当有人向你索要你无法立即完成的事情时,你会怎么做? 如果你是人类,并且受到人类的打扰,你唯一能说的就是:“现在不行,我很忙。 走开!”。 但是,如果你是一个内核模块,并且受到进程的打扰,你还有另一种可能性。 你可以让进程进入睡眠状态,直到你可以为其服务。 毕竟,进程一直被内核置于睡眠状态并唤醒(这就是多个进程似乎在单 CPU 上同时运行的方式)。
这个内核模块是这方面的一个例子。 文件(名为/proc/sleep)一次只能由单个进程打开。 如果文件已打开,则内核模块调用module_interruptible_sleep_on[1]。 此函数将任务的状态(任务是内核数据结构,其中包含有关进程及其所处的系统调用的信息,如果有的话)更改为TASK_INTERRUPTIBLE,这意味着该任务在被唤醒之前不会运行,并将其添加到 WaitQ,即等待访问文件的任务队列。 然后,该函数调用调度程序以上下文切换到另一个进程,该进程对 CPU 有用。

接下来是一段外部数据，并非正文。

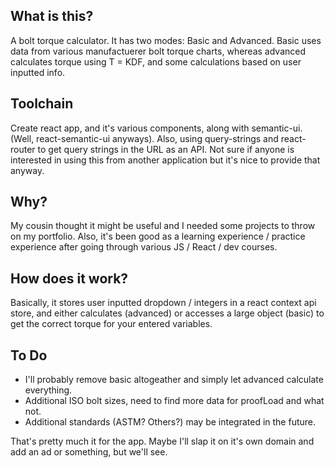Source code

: ## What is this? 

A bolt torque calculator. It has two modes: Basic and Advanced. Basic uses data from various manufactuerer bolt torque charts, whereas advanced calculates torque using T = KDF, and some calculations based on user inputted info. 

## Toolchain

Create react app, and it's various components, along with semantic-ui. (Well, react-semantic-ui anyways). 
Also, using query-strings and react-router to get query strings in the URL as an API. Not sure if anyone 
is interested in using this from another application but it's nice to provide that anyway.  

## Why? 

My cousin thought it might be useful and I needed some projects to throw on my portfolio. Also, it's been
good as a learning experience / practice experience after going through various JS / React / dev courses. 

## How does it work? 

Basically, it stores user inputted dropdown / integers in a react context api store, and either calculates (advanced) 
or accesses a large object (basic) to get the correct torque for your entered variables. 

## To Do

* I'll probably remove basic altogeather and simply let advanced calculate everything. 
* Additional ISO bolt sizes, need to find more data for proofLoad and what not. 
* Additional standards (ASTM? Others?) may be integrated in the future. 

That's pretty much it for the app. Maybe I'll slap it on it's own domain and add an ad or something, 
but we'll see. 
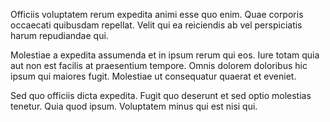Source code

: Officiis voluptatem rerum expedita animi esse quo enim. Quae corporis occaecati quibusdam repellat. Velit qui ea reiciendis ab vel perspiciatis harum repudiandae qui.
 Molestiae a expedita assumenda et in ipsum rerum qui eos. Iure totam quia aut non est facilis at praesentium tempore. Omnis dolorem doloribus hic ipsum qui maiores fugit. Molestiae ut consequatur quaerat et eveniet.
 Sed quo officiis dicta expedita. Fugit quo deserunt et sed optio molestias tenetur. Quia quod ipsum. Voluptatem minus qui est nisi qui.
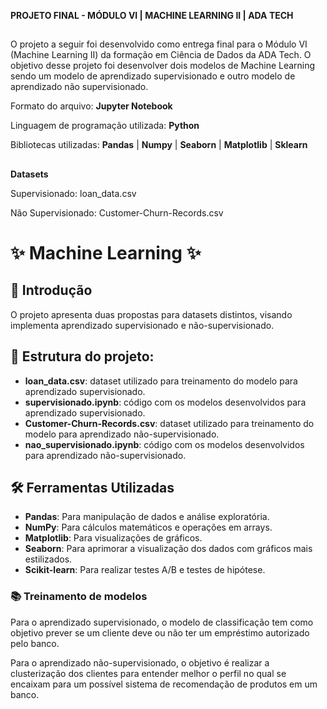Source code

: **PROJETO FINAL - MÓDULO VI | MACHINE LEARNING II | ADA TECH**
##

O projeto a seguir foi desenvolvido como entrega final para o Módulo VI (Machine Learning II) da formação em Ciência de Dados da ADA Tech.
O objetivo desse projeto foi desenvolver dois modelos de Machine Learning sendo um modelo de aprendizado supervisionado e outro modelo de aprendizado não supervisionado.

Formato do arquivo: **Jupyter Notebook**

Linguagem de programação utilizada: **Python**

Bibliotecas utilizadas: **Pandas** | **Numpy** | **Seaborn** | **Matplotlib** | **Sklearn** 

##

**Datasets**

Supervisionado: loan_data.csv

Não Supervisionado: Customer-Churn-Records.csv


# ✨ Machine Learning ✨

## 📌 Introdução
O projeto apresenta duas propostas para datasets distintos, visando implementa aprendizado supervisionado e não-supervisionado.

## 📖 Estrutura do projeto:
- **loan_data.csv**: dataset utilizado para treinamento do modelo para aprendizado supervisionado.
- **supervisionado.ipynb**: código com os modelos desenvolvidos para aprendizado supervisionado.
- **Customer-Churn-Records.csv**: dataset utilizado para treinamento do modelo para aprendizado não-supervisionado.
- **nao_supervisionado.ipynb**: código com os modelos desenvolvidos para aprendizado não-supervisionado.

## 🛠 Ferramentas Utilizadas
- **Pandas**: Para manipulação de dados e análise exploratória.
- **NumPy**: Para cálculos matemáticos e operações em arrays.
- **Matplotlib**: Para visualizações de gráficos.
- **Seaborn**: Para aprimorar a visualização dos dados com gráficos mais estilizados.
- **Scikit-learn**: Para realizar testes A/B e testes de hipótese.

### 📚 Treinamento de modelos
Para o aprendizado supervisionado, o modelo de classificação tem como objetivo prever se um cliente deve ou não ter um empréstimo autorizado pelo banco.

Para o aprendizado não-supervisionado, o objetivo é realizar a clusterização dos clientes para entender melhor o perfil no qual se encaixam para um possível sistema de recomendação de produtos em um banco.

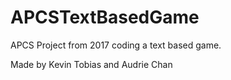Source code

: # APCSTextBasedGame
APCS Project from 2017 coding a text based game.

Made by Kevin Tobias and Audrie Chan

当进程完成文件操作后,它会关闭文件,并且module_close被调用。 该函数唤醒队列中的所有进程(没有机制仅唤醒其中一个进程)。 然后它返回,并且刚刚关闭文件的进程可以继续运行。 稍后,调度程序会决定该进程已运行足够长的时间,并将 CPU 控制权交给另一个进程。 最终,队列中的一个进程将由调度程序赋予 CPU 控制权。 它从调用module_interruptible_sleep_on[2]之后的点开始执行。 然后它可以继续设置一个全局变量,以告知所有其他进程该文件仍处于打开状态,并继续其生命周期。 当其他进程获得 CPU 时间片时,它们将看到该全局变量并返回睡眠状态。
为了让我们的生活更有趣,module_close并非垄断了唤醒等待访问文件的进程。 信号,例如 Ctrl+c (SIGINT)也可以唤醒进程。 [3] 在这种情况下,我们希望返回-EINTR 立即返回。 这很重要,以便用户可以例如在进程接收文件之前终止该进程。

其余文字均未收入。